**Records shown:**

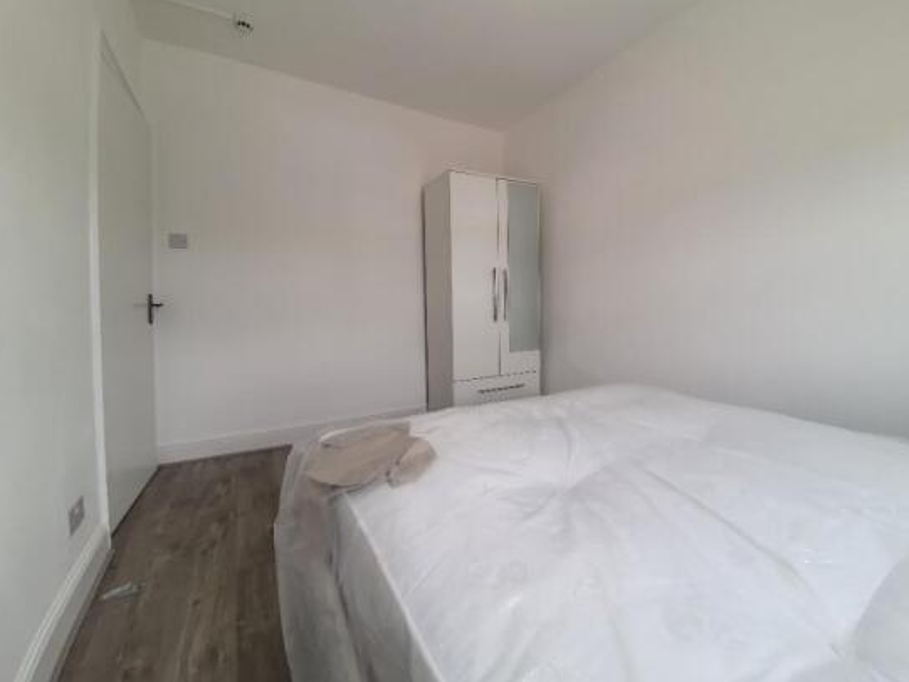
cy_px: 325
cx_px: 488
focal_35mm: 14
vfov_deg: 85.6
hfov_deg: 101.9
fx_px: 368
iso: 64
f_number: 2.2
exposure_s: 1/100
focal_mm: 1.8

--

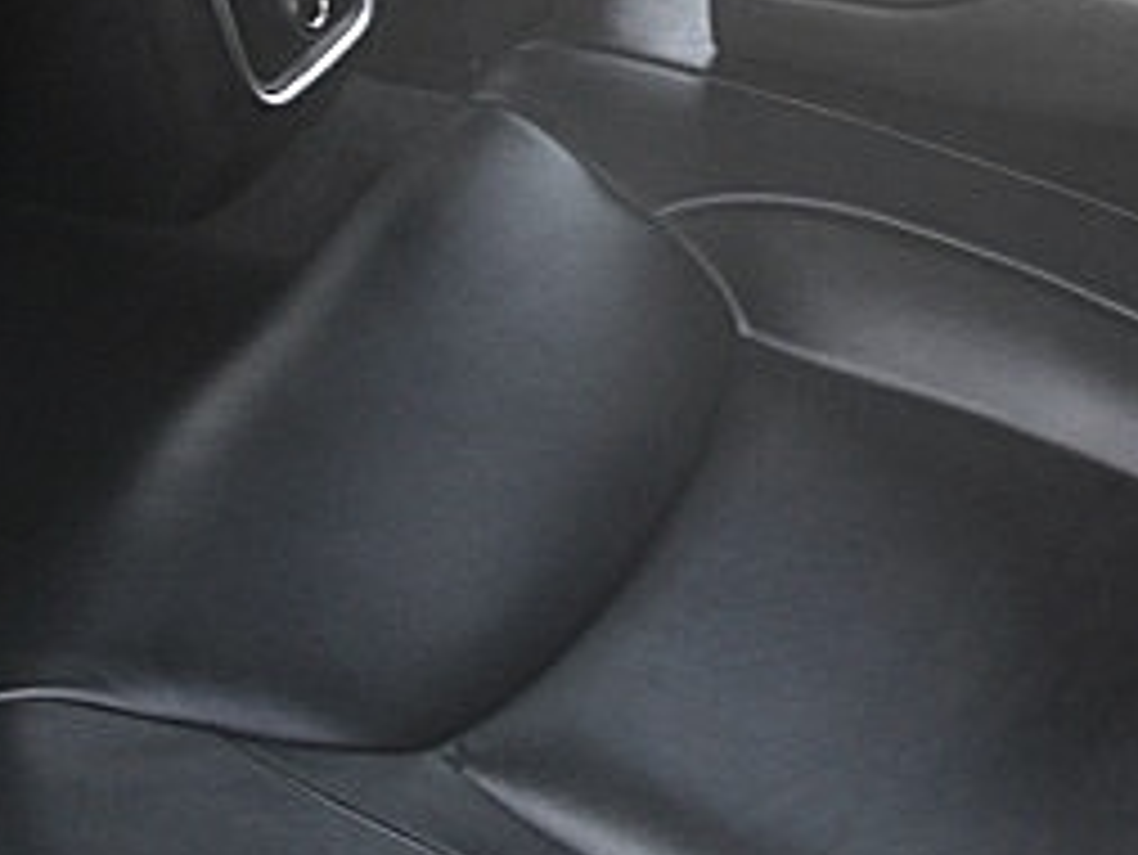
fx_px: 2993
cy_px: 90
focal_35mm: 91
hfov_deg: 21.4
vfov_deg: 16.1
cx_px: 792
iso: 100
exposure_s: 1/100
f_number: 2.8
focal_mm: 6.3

**Directions for this task:** Above are some records; copy exactly the lines from the one with "fx_px: 2993" through the one with "focal_mm: 6.3", both included, and no others.

**Solution to this task:**
fx_px: 2993
cy_px: 90
focal_35mm: 91
hfov_deg: 21.4
vfov_deg: 16.1
cx_px: 792
iso: 100
exposure_s: 1/100
f_number: 2.8
focal_mm: 6.3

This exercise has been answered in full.